Número de presos provisórios em Minas cresce a cada ano e já supera o de condenados

Malú Damázio
mdamazio@hojeemdia.com.br
15/08/2018 às 15:37.
Atualizado em 10/11/2021 às 01:56
Policias penais tem prisão preventiva decretada por suspeita de tortura. (Wilson Dias/Agência Br)

Policias penais tem prisão preventiva decretada por suspeita de tortura. (Wilson Dias/Agência Br)

Mais da metade dos presos mineiros estão atrás das grades à espera de um julgamento definitivo, o que equivale a 58% do total de 71,7 mil detentos do Estado. O número cresce a cada ano e, em apenas sete meses de 2018, já superou o de aprisionados temporários de 2017. Na lista estão incluídos os condenados em segunda instância, mas que ainda podem recorrer aos tribunais superiores, em Brasília. Por outro lado, a quantidade de presídios em Minas caiu de 209 para 199 no mesmo período. A situação alarma especialistas da área.

Levantamento do Conselho Nacional de Justiça (CNJ) aponta que, em média, uma pessoa fica na penitenciária de cinco meses a quase três anos aguardando a definição da pena. Lentidão da Justiça para analisar processos, aumento da criminalidade, baixa aplicação de medidas alternativas e até pressão da população para que infratores sejam levados para a cadeia são fatores que explicam o cenário.

Volume de processos

O juiz aposentado Juarez Morais de Azevedo, que atuou na Vara Criminal e de Execução Penal de Nova Lima, na Grande BH, acrescenta ainda a maior participação de jovens em crimes, principalmente no tráfico de drogas. Membro do Conselho de Criminologia de Minas, o magistrado não acredita existir uma política de encarceramento, mas crescimento do volume de inquéritos a serem avaliados.

“Enquanto isso, o número de juízes, promotores e defensores não aumentou na mesma proporção. Também há um clamor da sociedade para que quem pratica delito seja preso. Se isso não acontece, ela fica revoltada”, diz.

Crime organizado

A situação pode favorecer, inclusive, a expansão do crime organizado. É o que afirma a pesquisadora Ludmila Ribeiro, do Centro de Estudos de Criminalidade e Segurança Pública (Crisp), da UFMG, ao referir-se a detentos que cometeram delitos de menor potencial ofensivo e cumprem pena junto a acautelados mais perigosos, até mesmo membros de quadrilhas.

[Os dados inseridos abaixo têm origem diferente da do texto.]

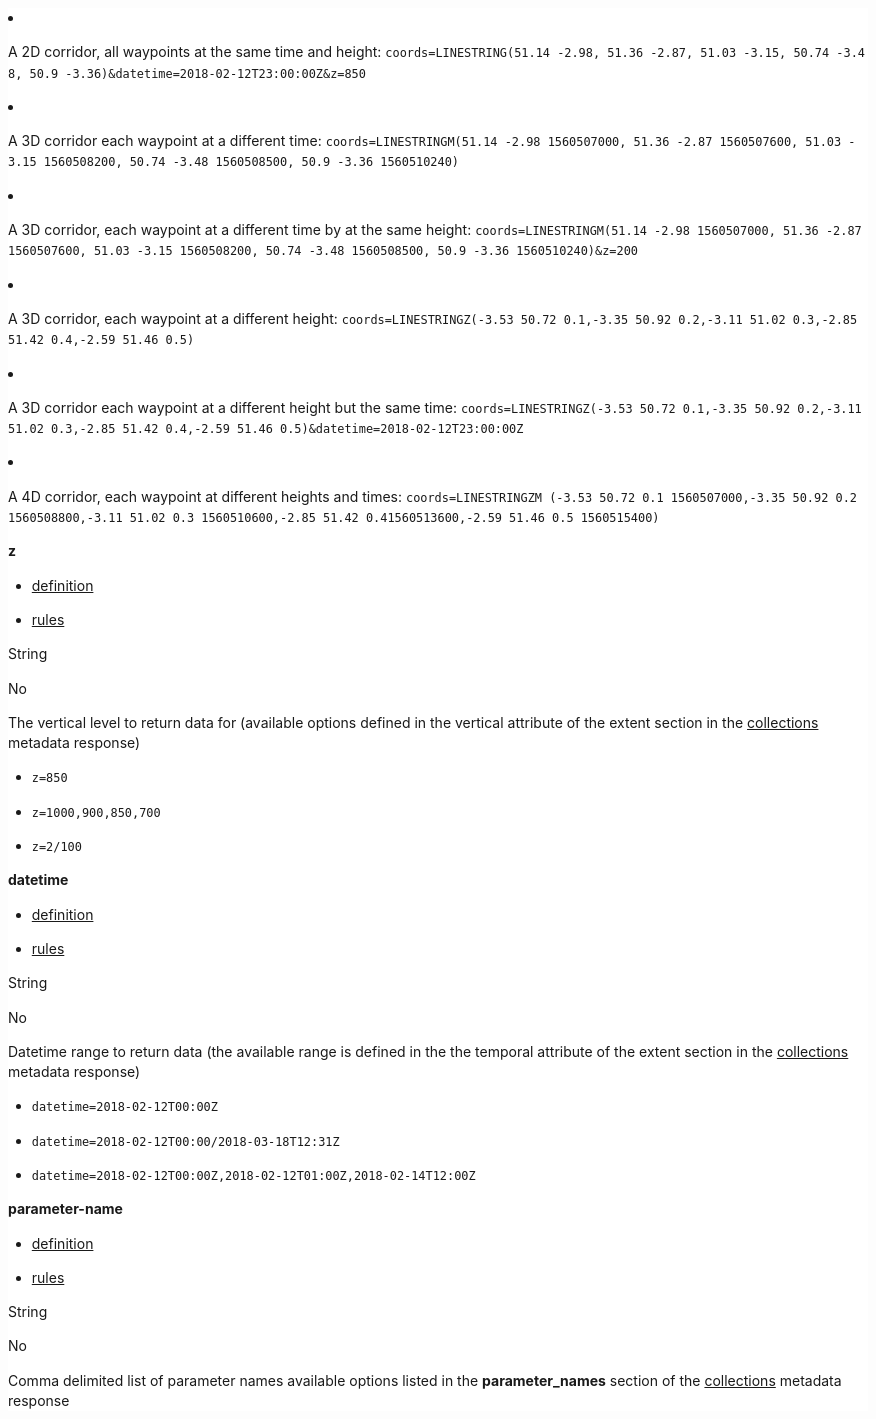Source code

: <li><p>A 2D corridor, all waypoints at the same time and height: <code>coords=LINESTRING(51.14 -2.98, 51.36 -2.87, 51.03 -3.15, 50.74 -3.48, 50.9 -3.36)&amp;datetime=2018-02-12T23:00:00Z&amp;z=850</code></p></li>
<li><p>A 3D corridor each waypoint at a different time: <code>coords=LINESTRINGM(51.14 -2.98 1560507000, 51.36 -2.87 1560507600, 51.03 -3.15 1560508200, 50.74 -3.48 1560508500, 50.9 -3.36 1560510240)</code></p></li>
<li><p>A 3D corridor, each waypoint at a different time by at the same height: <code>coords=LINESTRINGM(51.14 -2.98 1560507000, 51.36 -2.87 1560507600, 51.03 -3.15 1560508200, 50.74 -3.48 1560508500, 50.9 -3.36 1560510240)&amp;z=200</code></p></li>
<li><p>A 3D corridor, each waypoint at a different height: <code>coords=LINESTRINGZ(-3.53 50.72 0.1,-3.35 50.92 0.2,-3.11 51.02 0.3,-2.85 51.42 0.4,-2.59 51.46 0.5)</code></p></li>
<li><p>A 3D corridor each waypoint at a different height but the same time: <code>coords=LINESTRINGZ(-3.53 50.72 0.1,-3.35 50.92 0.2,-3.11 51.02 0.3,-2.85 51.42 0.4,-2.59 51.46 0.5)&amp;datetime=2018-02-12T23:00:00Z</code></p></li>
<li><p>A 4D corridor, each waypoint at different heights and times: <code>coords=LINESTRINGZM (-3.53 50.72 0.1 1560507000,-3.35 50.92 0.2 1560508800,-3.11 51.02 0.3 1560510600,-2.85 51.42 0.41560513600,-2.59 51.46 0.5 1560515400)</code></p></li>
</ul></td>
</tr>
<tr class="odd">
<td><p><strong>z</strong></p>
<ul>
<li><p><a href="#req_edr_z-definition">definition</a></p></li>
<li><p><a href="#req_edr_z-response">rules</a></p></li>
</ul></td>
<td><p>String</p></td>
<td><p>No</p></td>
<td><p>The vertical level to return data for (available options defined in the vertical attribute of the extent section in the <a href="#collection_metadata_desc">collections</a> metadata response)</p></td>
<td><ul>
<li><p><code>z=850</code></p></li>
<li><p><code>z=1000,900,850,700</code></p></li>
<li><p><code>z=2/100</code></p></li>
</ul></td>
</tr>
<tr class="even">
<td><p><strong>datetime</strong></p>
<ul>
<li><p><a href="#req_collections_rc-time-definition">definition</a></p></li>
<li><p><a href="#req_core_rc-time-response">rules</a></p></li>
</ul></td>
<td><p>String</p></td>
<td><p>No</p></td>
<td><p>Datetime range to return data (the available range is defined in the the temporal attribute of the extent section in the <a href="#collection_metadata_desc">collections</a> metadata response)</p></td>
<td><ul>
<li><p><code>datetime=2018-02-12T00:00Z</code></p></li>
<li><p><code>datetime=2018-02-12T00:00/2018-03-18T12:31Z</code></p></li>
<li><p><code>datetime=2018-02-12T00:00Z,2018-02-12T01:00Z,2018-02-14T12:00Z</code></p></li>
</ul></td>
</tr>
<tr class="odd">
<td><p><strong>parameter-name</strong></p>
<ul>
<li><p><a href="#req_edr_parameters-definition">definition</a></p></li>
<li><p><a href="#req_edr_parameters-response">rules</a></p></li>
</ul></td>
<td><p>String</p></td>
<td><p>No</p></td>
<td><p>Comma delimited list of parameter names available options listed in the <strong>parameter_names</strong> section of the <a href="#collection_metadata_desc">collections</a> metadata response</p></td>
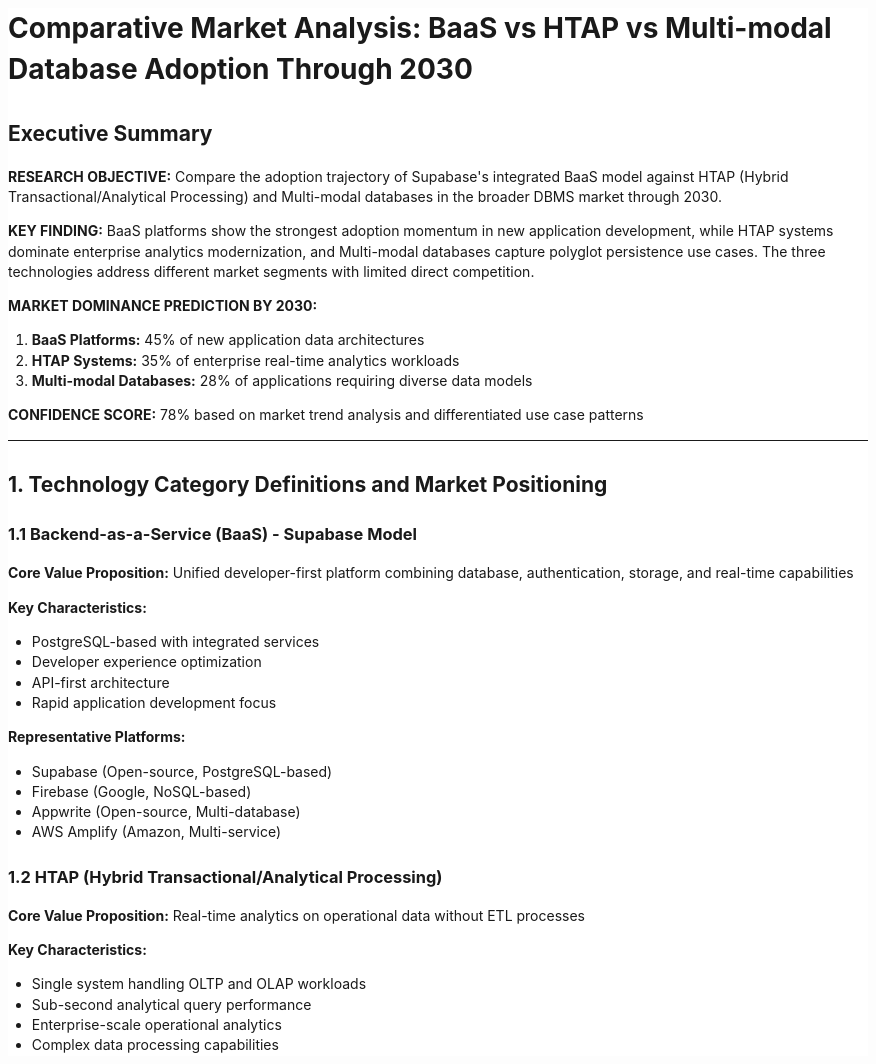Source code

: # Comparative Market Analysis: BaaS vs HTAP vs Multi-modal Database Adoption Through 2030

## Executive Summary

**RESEARCH OBJECTIVE:** Compare the adoption trajectory of Supabase's integrated BaaS model against HTAP (Hybrid Transactional/Analytical Processing) and Multi-modal databases in the broader DBMS market through 2030.

**KEY FINDING:** BaaS platforms show the strongest adoption momentum in new application development, while HTAP systems dominate enterprise analytics modernization, and Multi-modal databases capture polyglot persistence use cases. The three technologies address different market segments with limited direct competition.

**MARKET DOMINANCE PREDICTION BY 2030:**
1. **BaaS Platforms:** 45% of new application data architectures
2. **HTAP Systems:** 35% of enterprise real-time analytics workloads  
3. **Multi-modal Databases:** 28% of applications requiring diverse data models

**CONFIDENCE SCORE:** 78% based on market trend analysis and differentiated use case patterns

---

## 1. Technology Category Definitions and Market Positioning

### 1.1 Backend-as-a-Service (BaaS) - Supabase Model
**Core Value Proposition:** Unified developer-first platform combining database, authentication, storage, and real-time capabilities

**Key Characteristics:**
- PostgreSQL-based with integrated services
- Developer experience optimization
- API-first architecture
- Rapid application development focus

**Representative Platforms:**
- Supabase (Open-source, PostgreSQL-based)
- Firebase (Google, NoSQL-based)
- Appwrite (Open-source, Multi-database)
- AWS Amplify (Amazon, Multi-service)

### 1.2 HTAP (Hybrid Transactional/Analytical Processing)
**Core Value Proposition:** Real-time analytics on operational data without ETL processes

**Key Characteristics:**
- Single system handling OLTP and OLAP workloads
- Sub-second analytical query performance
- Enterprise-scale operational analytics
- Complex data processing capabilities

Segundo ela, um dos estudos feitos pelo órgão constatou um homem flagrado com 15 gramas de drogas e, mesmo alegando ser para consumo próprio, ficou em regime fechado. “Ele esteve três anos em uma unidade superlotada, sem material de higiene e sem fornecer fonte de renda para a família. Depois, outro juiz entendeu que ele não havia cometido o crime e o soltou. O que será que aconteceu quando esse rapaz voltou para a sociedade?”.

A pesquisadora explica que, em situações nas quais o processo é transformado em cumprimento de pena, inocentes podem ser inseridos no crime. “A família fica desestruturada, ele vive em condições precárias, tem o estigma de presidiário e acaba recorrendo ao crime organizado. O ideal seria que tivéssemos uma Justiça mais eficiente e que se ocupasse, de fato, com delitos graves”, afirma.

Segundo a Seap, detentos provisórios são de responsabilidade do TJMG

Medidas alternativas 

A prisão temporária divide opiniões entre especialistas. Presidente da Comissão Estadual de Assuntos Carcerários da Ordem dos Advogados do Brasil (OAB-MG), Fábio Piló afirma que deixar uma pessoa na cadeia à espera da sentença viola o princípio da presunção da inocência.

“A privação de liberdade deve ser a última medida nesses casos, não a primeira, como vem ocorrendo”, diz Piló, que defende aumentar a aplicação das medidas alternativas, como a tornozeleira eletrônica.

Já o desembargador da 6ª Câmara Criminal do Tribunal de Justiça de Minas Gerais (TJMG), Jaubert Carneiro Jaques, reforça que a detenção provisória é legal e, que na maior parte das situações, quem aguarda na penitenciária por uma definição é criminoso reincidente.

“Não estamos decretando prisões de inocentes. Casos insignificantes, como a mãe que no supermercado pega leite para amamentar o filho pequeno, nem chegam ao tribunal, são resolvidos antes, com recursos como o monitoramento eletrônico. Estamos tirando da sociedade pessoas de alta periculosidade”, afirma Jaques.